The Current State of European Bailouts of European Airlines
Posted on 05/28/2020
The International Air Transport Association (IATA) estimates that over $120 billion in financial assistance from governments has been given to airlines since the start of the Wuhan coronavirus. The European Commission threw a wrench in German airline Lufthansa’s move for a state bailout. Lufthansa is refusing to approve a €9 billion state bailout over conditions imposed by the EU which would force the airlines company to relinquish key positions at two main German airport hubs, Frankfurt and Munich. The coronavirus economic rescue package includes giving the German government a 20% stake in Lufthansa. The EU wants to impose this as Lufthansa would have unfair advantage over competitors. Lufthansa’s board knows that it needs the bailout money for maintaining solvency. Germany’s Angela Merkel vowed a “tough fight” against Brussels if EU officials seek to weaken Lufthansa.
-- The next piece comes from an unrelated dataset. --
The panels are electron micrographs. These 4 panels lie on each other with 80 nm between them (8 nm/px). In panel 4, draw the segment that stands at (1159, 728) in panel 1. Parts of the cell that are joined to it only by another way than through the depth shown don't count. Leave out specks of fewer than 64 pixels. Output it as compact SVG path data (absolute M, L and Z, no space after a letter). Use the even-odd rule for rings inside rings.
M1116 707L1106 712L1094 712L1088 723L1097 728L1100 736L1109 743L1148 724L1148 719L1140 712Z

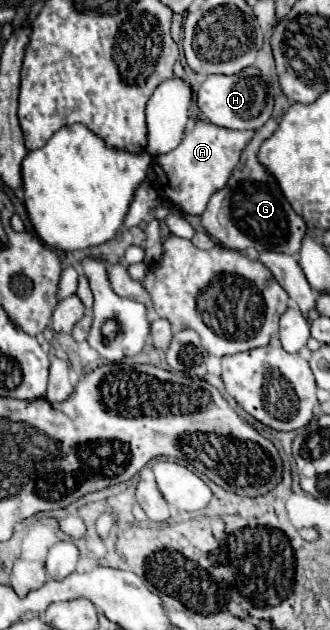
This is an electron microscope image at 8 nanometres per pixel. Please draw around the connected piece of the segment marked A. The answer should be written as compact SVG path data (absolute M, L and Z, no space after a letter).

On April 24, 2020, Air France-KLM Group locked in government funding for a French state-backed loan of €4 billion from a syndicate of six banks to be distributed to Air France-KLM and Air France. The French government is guaranteeing up to 90% of the loan, which has a 12-month maturity. In addition, there is also in place a direct four-year shareholder’s loan of €3 billion from the French government to Air France-KLM. Both packages have two one-year extension options. KLM is to receive €2 billion to €4 billion in financial support from the Dutch government
In May, British Airways parent IAG SA channeled U.K. government-backed loans. IAG accessed 300 million GBP from the Coronavirus Corporate Finance Facility in the second week of April 2020. IAG’s Spanish units Iberia and Vueling got loans from a state bank. Spanish flag-carrier Iberia will receive €750 million, and Vueling €260 million.
On Italy, before the coronavirus lockdowns, in December 2019, the Italian government had approved plans to grant a €400 million loan for troubled airline Alitalia.
Keywords: International Consolidated Airlines Group (IAG).